To many outside and inside the black community, the furore surrounding Will Smith’s casting as Serena Williams’ father in the upcoming film ‘King Richard’ seems bizarre. Why are people complaining that a black person was cast to play another black person? This casting brought up an issue that is becoming more and more recognised within communities of colour: colourism. Colourism is discrimination based on how dark one’s skin is. It is one of the reasons why there is so much anti-black sentiment in communities of colour across the globe and one of the reasons why black people often feel more embattled than other BME communities.
Simply put, colourism is the idea that the darker one is, the less desirable one becomes, and this can be seen across the globe: in China where women wear ‘facekinis’ to protect from the sun on beaches and therefore remain lighter skinned; in India and parts of Africa where skin bleaching is extremely common, often through extreme methods; and, of course, in Hollywood with their questionable casting decisions.
This issue has existed for a long time. Many comic book fans were surprised when the very fair Halle Berry was cast to play the character Storm in ‘X-Men’, a character who was consistently drawn and described as dark skinned. More recently there was a backlash when it was revealed that the mixed race actress Amandla Stenberg was cast as the lead in ‘The Hate U Give’; a character once again described by the source material the film was based on as dark-skinned.

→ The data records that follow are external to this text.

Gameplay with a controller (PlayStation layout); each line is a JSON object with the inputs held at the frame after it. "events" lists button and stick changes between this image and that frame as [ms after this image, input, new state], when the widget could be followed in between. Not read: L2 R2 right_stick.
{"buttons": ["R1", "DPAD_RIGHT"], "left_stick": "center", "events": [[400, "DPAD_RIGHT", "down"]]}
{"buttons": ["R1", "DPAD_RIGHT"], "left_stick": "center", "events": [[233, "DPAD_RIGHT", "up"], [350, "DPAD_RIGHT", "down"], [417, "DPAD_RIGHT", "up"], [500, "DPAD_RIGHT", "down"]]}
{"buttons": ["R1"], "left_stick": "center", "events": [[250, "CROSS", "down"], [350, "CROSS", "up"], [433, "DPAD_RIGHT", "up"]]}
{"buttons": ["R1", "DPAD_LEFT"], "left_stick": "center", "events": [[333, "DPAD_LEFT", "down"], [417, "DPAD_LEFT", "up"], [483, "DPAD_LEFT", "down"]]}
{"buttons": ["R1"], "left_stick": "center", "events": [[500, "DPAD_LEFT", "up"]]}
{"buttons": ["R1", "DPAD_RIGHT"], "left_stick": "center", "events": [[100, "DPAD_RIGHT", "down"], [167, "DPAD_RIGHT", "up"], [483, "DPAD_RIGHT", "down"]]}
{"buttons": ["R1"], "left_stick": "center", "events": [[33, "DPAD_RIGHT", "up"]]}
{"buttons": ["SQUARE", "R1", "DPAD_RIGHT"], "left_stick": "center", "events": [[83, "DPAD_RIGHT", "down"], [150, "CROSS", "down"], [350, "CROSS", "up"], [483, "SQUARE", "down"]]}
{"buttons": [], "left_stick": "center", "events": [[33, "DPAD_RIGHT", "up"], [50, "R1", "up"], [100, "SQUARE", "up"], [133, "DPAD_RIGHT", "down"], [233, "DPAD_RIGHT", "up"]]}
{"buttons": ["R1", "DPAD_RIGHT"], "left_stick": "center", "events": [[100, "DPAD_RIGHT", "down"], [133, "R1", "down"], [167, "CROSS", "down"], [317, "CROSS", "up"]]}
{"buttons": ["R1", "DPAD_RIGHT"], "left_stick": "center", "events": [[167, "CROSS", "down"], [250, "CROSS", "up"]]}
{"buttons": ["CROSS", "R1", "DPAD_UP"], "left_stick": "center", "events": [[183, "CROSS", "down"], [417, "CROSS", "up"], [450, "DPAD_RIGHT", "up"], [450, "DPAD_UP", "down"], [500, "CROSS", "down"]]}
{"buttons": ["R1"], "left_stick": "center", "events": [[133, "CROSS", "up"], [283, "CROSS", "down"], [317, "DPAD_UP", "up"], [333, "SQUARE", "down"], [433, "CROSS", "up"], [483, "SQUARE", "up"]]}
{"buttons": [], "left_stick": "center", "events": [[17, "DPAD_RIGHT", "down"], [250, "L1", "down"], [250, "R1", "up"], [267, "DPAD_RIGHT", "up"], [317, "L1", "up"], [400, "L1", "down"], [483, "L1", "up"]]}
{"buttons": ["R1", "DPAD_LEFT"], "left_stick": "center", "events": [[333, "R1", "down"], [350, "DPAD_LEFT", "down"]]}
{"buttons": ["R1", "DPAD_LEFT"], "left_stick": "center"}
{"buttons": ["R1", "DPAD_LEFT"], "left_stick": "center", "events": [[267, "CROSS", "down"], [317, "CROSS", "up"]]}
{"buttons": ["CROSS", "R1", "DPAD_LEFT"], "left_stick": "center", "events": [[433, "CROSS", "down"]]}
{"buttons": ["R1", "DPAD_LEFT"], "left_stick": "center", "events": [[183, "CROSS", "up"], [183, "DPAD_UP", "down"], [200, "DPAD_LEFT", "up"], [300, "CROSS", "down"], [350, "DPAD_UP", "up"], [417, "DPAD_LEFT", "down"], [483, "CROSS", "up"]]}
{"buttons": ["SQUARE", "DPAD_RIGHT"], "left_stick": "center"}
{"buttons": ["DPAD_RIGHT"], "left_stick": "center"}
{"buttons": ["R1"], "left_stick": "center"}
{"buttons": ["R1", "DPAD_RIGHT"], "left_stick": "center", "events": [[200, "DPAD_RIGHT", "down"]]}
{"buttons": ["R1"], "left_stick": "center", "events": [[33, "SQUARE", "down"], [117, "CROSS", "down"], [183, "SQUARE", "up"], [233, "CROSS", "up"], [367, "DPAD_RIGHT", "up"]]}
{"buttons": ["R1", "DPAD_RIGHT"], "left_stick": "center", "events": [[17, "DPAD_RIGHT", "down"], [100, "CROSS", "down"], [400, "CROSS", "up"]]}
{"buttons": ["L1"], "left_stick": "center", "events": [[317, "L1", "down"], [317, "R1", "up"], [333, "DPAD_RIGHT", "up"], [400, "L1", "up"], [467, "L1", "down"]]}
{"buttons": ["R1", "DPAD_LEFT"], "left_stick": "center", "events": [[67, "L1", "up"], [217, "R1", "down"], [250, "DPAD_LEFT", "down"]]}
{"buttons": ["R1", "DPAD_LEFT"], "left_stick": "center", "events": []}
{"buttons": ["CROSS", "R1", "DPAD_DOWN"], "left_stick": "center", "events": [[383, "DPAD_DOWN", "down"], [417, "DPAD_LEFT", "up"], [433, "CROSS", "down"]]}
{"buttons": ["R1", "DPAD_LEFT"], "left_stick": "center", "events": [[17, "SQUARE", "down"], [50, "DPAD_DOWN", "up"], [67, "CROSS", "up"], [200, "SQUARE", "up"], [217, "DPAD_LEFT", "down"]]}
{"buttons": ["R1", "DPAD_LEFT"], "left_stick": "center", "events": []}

It may not seem like a big issue to those outside the BME community, but for darker-skinned people who are constantly reminded that the ideal is to be as close to white as possible, castings like these can be a kick in the teeth; a further reminder that they will never be attractive enough to others.
So when in 2019, after the success of movies like ‘Black Panther’, which had a darker skinned cast than many movies might have opted for, and ‘Crazy Rich Asians’, which showed that studios are capable of casting diverse and representative actors, a light skinned actor was cast to play a dark skinned man, it naturally upset a lot of people. It seems that the film industry is still stuck in the same narrow colourist rut it has always been in.